Yes, you can do that. It's a bit trickier than it sounds, but it's what
the Dinkum library does.

>
> If we do assembly level control of the library, then maybe something could be
> arranged to use weak refs again, as above.

Maybe. Where would you use them? And, of course, if you don't control
the linker and the linker on the platform that you're using doesn't
support weak references, this doesn't help.

--
Pete Becker
Dinkumware, Ltd.
http://www.dinkumware.com
---
[ comp.std.c++ is moderated.  To submit articles, try just posting with ]
[ your news-reader.  If that fails, use mailto:std-c++@ncar.ucar.edu    ]
[              --- Please see the FAQ before posting. ---               ]
[ FAQ: http://reality.sgi.com/austern_mti/std-c++/faq.html              ]





Author: "P.J. Plauger" <pjp@dinkumware.com>
Date: 1998/07/23
Raw View
bbrunswick@my-dejanews.com wrote in article <6p4cc4$u9f$1@nnrp1.dejanews.com>...
> Isn't it sufficient for the compiler to generate the vtbl filled with
> weak references, and then each virtual function call to use a symbol to
> get the offset in the vtbl that it should use. Those symbols get defined
> with the virtual function definition, meaning its only pulled in if needed.

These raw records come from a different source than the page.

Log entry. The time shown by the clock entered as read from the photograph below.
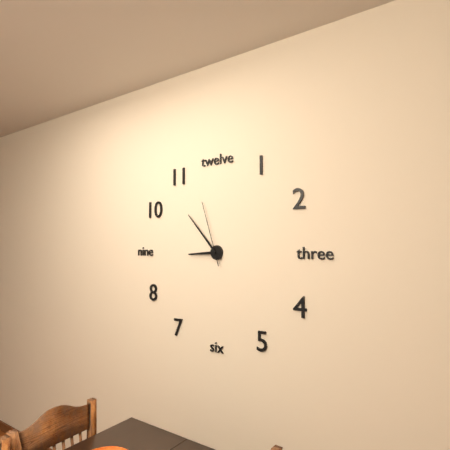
8:53:57
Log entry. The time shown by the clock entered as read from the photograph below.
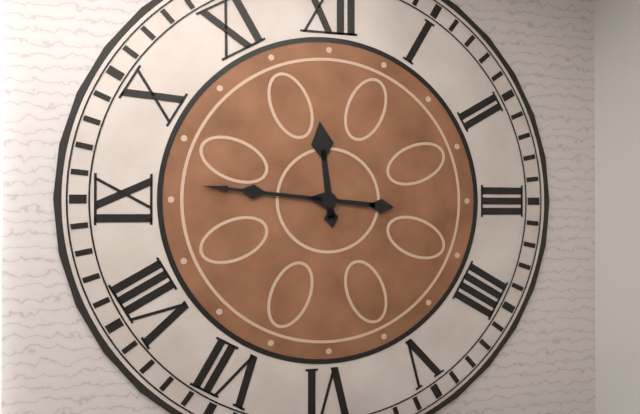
11:46
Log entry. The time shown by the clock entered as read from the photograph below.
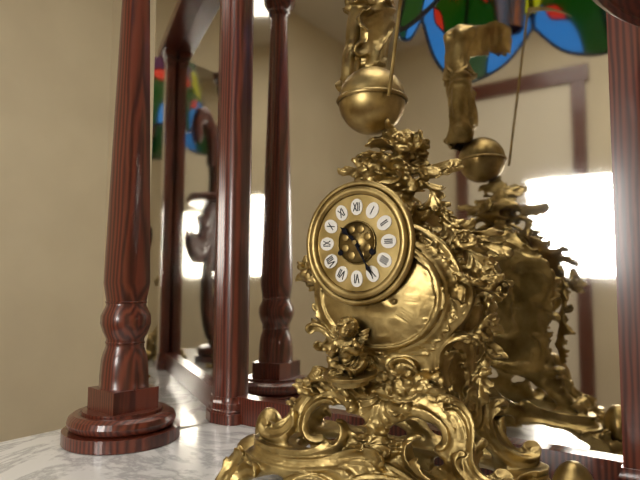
10:25
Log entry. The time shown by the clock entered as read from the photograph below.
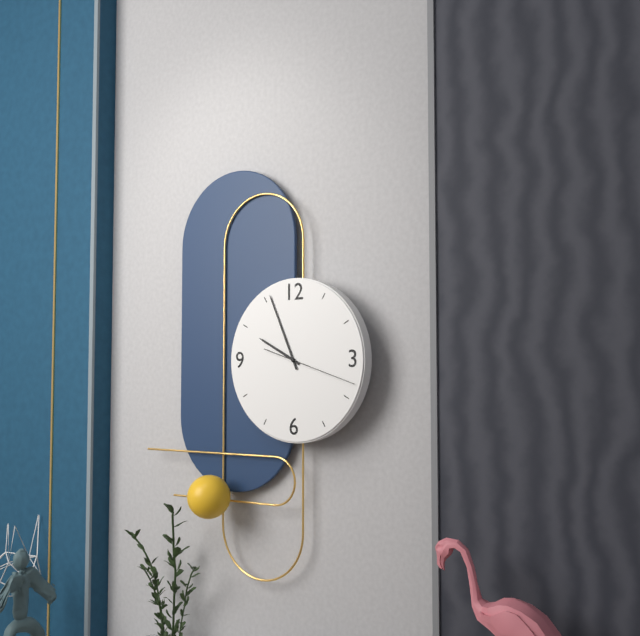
9:56:18
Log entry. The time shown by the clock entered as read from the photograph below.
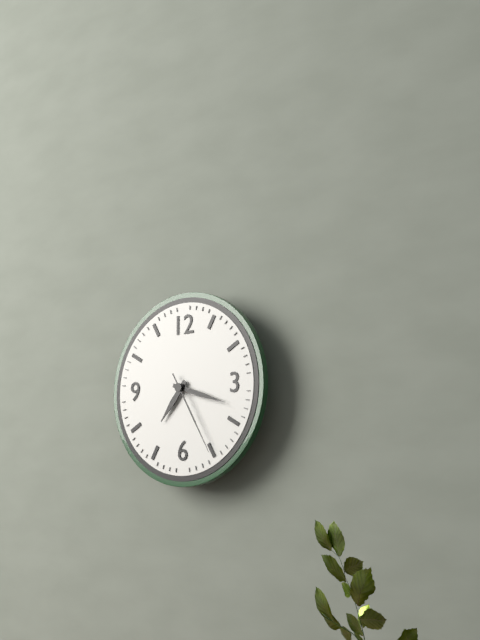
7:18:25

I'm shooting from the hip here, but it seems to me that all you can tell
by this ruse is whether *at least one* version of a virtual function gets
called, but not *which one*. So you have to load 'em all. Still, you do
eliminate a virtual that doesn't get called in any flavor.

> Pruning facets is also fairly straight forward isn't it, at the cost of some
> bloat in use_facet? We can simply fill the slots in the locale with dummy
> values, and have the appropriate specialisation of use_facet convert these to
> the real functions, so those functions are only pulled in if that use_facet
> call is ever made. I imagine the (inlined) use_facet call maybe checking if
> the pointer is a magic small integer (non-portable, but we are the system
> library) and if so looking the proper value up in a static table. (which
> pulls in the real functions)

See <xlocale> in VC++ V5.0. You will find a mechanism very similar to
what you've described. It has been available in production code since V4.2
shipped in 1996. I first described the technique in print in my monthly
column ``State of the Art: Too Much of a Good Thing,'' Embedded Systems
Programming, July 1996.

And it still doesn't solve all of the ``problems with locale and its facets.''

> If we do assembly level control of the library, then maybe something could be
> arranged to use weak refs again, as above.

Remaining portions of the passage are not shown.